##### Extract to read

A licensed trust company is subject to the strict confidentiality laws of The Bahamas and must respect the confidentiality of the trust.  The penalties for transgression are severe, including fines and/or imprisonment.

A trust may be established as a strict settlement or as a discretionary settlement.  In a strict settlement the beneficiaries and their shares in the trust assets are definitively set forth in the trust deed.  In a discretionary settlement the trust assets are vested in the trustees with a complete discretion vested in the trustees alone to determine how capital and income will be distributed amongst the beneficiaries.  The beneficiaries must be identified in the trust deed or be capable of identification.

A trust is established by a settlor executing a settlement and vesting trust assets in the trustee; assets may later be transferred to the trustee by the settlor or by other persons.  Alternatively a trust is constituted by the trustees declaring themselves trustees of the trust assets by a trust deed, in which case no settlor need be identified.

Perpetuity Period

The perpetuity period in The Bahamas is governed by the Rule Against Perpetuities Abolition Act, 2011.  In summary:

  1. Trusts established after 30th December, 2011 are not subject to the Rule Against Perpetuities and can last for an indefinite period of time.

##########
##### Dataset

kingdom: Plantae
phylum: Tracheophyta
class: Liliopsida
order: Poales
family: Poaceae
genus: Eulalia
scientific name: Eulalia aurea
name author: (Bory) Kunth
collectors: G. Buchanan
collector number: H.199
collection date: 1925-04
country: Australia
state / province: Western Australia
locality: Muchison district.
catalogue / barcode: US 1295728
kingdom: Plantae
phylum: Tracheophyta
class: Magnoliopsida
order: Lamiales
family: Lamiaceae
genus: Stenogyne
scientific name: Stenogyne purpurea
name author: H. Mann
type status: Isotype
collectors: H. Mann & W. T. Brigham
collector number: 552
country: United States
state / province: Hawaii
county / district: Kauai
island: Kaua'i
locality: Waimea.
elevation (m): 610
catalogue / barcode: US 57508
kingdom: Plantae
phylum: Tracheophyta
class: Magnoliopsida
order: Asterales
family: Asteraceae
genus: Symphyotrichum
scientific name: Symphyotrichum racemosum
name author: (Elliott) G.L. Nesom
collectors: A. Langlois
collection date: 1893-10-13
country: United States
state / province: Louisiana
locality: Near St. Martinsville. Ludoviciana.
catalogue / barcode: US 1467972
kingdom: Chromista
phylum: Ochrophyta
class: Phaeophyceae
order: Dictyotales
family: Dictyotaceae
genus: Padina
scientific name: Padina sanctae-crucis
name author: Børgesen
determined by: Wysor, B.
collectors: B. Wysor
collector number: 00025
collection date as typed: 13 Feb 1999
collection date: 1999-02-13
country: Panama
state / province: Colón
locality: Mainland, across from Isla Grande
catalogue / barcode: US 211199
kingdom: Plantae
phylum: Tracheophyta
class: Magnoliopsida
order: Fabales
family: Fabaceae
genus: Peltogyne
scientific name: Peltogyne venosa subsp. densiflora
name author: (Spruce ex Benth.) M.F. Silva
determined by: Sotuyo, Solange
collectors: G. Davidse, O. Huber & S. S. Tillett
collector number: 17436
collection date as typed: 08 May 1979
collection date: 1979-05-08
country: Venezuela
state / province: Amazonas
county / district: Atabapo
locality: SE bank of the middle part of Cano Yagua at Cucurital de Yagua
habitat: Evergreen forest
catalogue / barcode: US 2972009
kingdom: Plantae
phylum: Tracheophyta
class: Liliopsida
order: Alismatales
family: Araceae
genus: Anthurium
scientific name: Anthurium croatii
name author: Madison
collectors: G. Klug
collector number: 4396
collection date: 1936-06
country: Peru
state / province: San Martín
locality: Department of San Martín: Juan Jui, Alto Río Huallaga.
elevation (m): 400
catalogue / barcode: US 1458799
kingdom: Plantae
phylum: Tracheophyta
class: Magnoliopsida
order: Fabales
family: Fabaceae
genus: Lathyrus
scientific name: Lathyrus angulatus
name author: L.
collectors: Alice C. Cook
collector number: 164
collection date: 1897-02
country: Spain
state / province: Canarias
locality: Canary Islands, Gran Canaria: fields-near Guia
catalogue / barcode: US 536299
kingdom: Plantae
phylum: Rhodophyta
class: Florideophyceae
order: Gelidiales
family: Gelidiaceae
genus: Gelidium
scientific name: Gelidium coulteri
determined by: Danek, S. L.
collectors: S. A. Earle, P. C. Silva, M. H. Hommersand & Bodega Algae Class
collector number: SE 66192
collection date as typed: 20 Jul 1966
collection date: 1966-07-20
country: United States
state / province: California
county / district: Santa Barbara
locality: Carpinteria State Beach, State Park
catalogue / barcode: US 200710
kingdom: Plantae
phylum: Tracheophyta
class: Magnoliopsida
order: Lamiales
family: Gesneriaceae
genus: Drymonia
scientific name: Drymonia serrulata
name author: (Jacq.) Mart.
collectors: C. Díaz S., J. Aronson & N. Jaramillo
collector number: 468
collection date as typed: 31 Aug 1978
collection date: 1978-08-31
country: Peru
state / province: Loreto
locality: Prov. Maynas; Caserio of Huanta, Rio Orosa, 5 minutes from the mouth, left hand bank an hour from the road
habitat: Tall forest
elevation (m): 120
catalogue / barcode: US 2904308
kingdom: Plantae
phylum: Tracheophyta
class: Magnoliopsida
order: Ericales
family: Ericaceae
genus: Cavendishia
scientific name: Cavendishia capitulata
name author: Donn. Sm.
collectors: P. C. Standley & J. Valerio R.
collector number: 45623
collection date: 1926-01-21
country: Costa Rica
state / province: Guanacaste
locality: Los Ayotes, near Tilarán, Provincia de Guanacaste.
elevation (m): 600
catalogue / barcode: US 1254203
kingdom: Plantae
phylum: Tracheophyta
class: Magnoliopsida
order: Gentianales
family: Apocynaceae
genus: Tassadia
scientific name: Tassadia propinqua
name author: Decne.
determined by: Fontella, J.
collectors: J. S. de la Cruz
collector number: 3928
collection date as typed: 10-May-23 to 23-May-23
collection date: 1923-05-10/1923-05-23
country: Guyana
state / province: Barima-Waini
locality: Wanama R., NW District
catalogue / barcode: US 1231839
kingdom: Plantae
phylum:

##########

» Written request
Pick up the passage on trusts in The Bahamas after its last line and write the next part.

» Output for this task
  2. Trusts established prior to 30th December, 2011 are subject to the perpetuity period stated in the Trust Deed.  The Court may however vary such period.

Purpose Trusts

Purpose Trusts in The Bahamas are governed by the Purpose Trust Act, 2004.  Under this legislation a trust may be established for non-charitable purposes.  The trust may also have beneficiaries that are persons (a "mixed" purpose trust).  Purpose Trusts are not subject to the Rule Against Perpetuities.

Trustee Act, 1998

This Act was enacted into law with effect from the 27th day of July, 1998.  It is in seven parts as follows:

Part I - Preliminary.

Part II - Investments.

Part III - General Powers of Trustees and Personal Representatives.

Part IV - Appointment and Discharge of Trustees.

Part V - Powers of the Court.

Part VI - Special Provisions.

Part VII - Fiscal and Regulatory Provisions.

Part I - Preliminary

In this Act "trustee" includes a personal representative and "trust" includes implied, constructive and resulting trusts and the duties incident to the office of a personal representative.

Section 3 is new and is a very important provision having regard to the present debate concerning "sham" trusts.  Section 3 provides that  the "retention, possession or acquisition by the settlor of any of the matters referred to in subsection (2) should not invalidate a trust or the trust instrument or cause a trust created inter vivos to be a testamentary trust or disposition or the trust instrument creating it to be a testamentary document".  Matters in subsection (2) include the following:

(a)         Power to postpone the sale of real estate comprised in the Trust Fund which is held upon trust to sell the same.

(b)         Power to receive additional property into the Trust Fund.

(c)         Power to borrow on the security of the Trust Fund.

(d)         Power to lend any part of the Trust Fund to any person.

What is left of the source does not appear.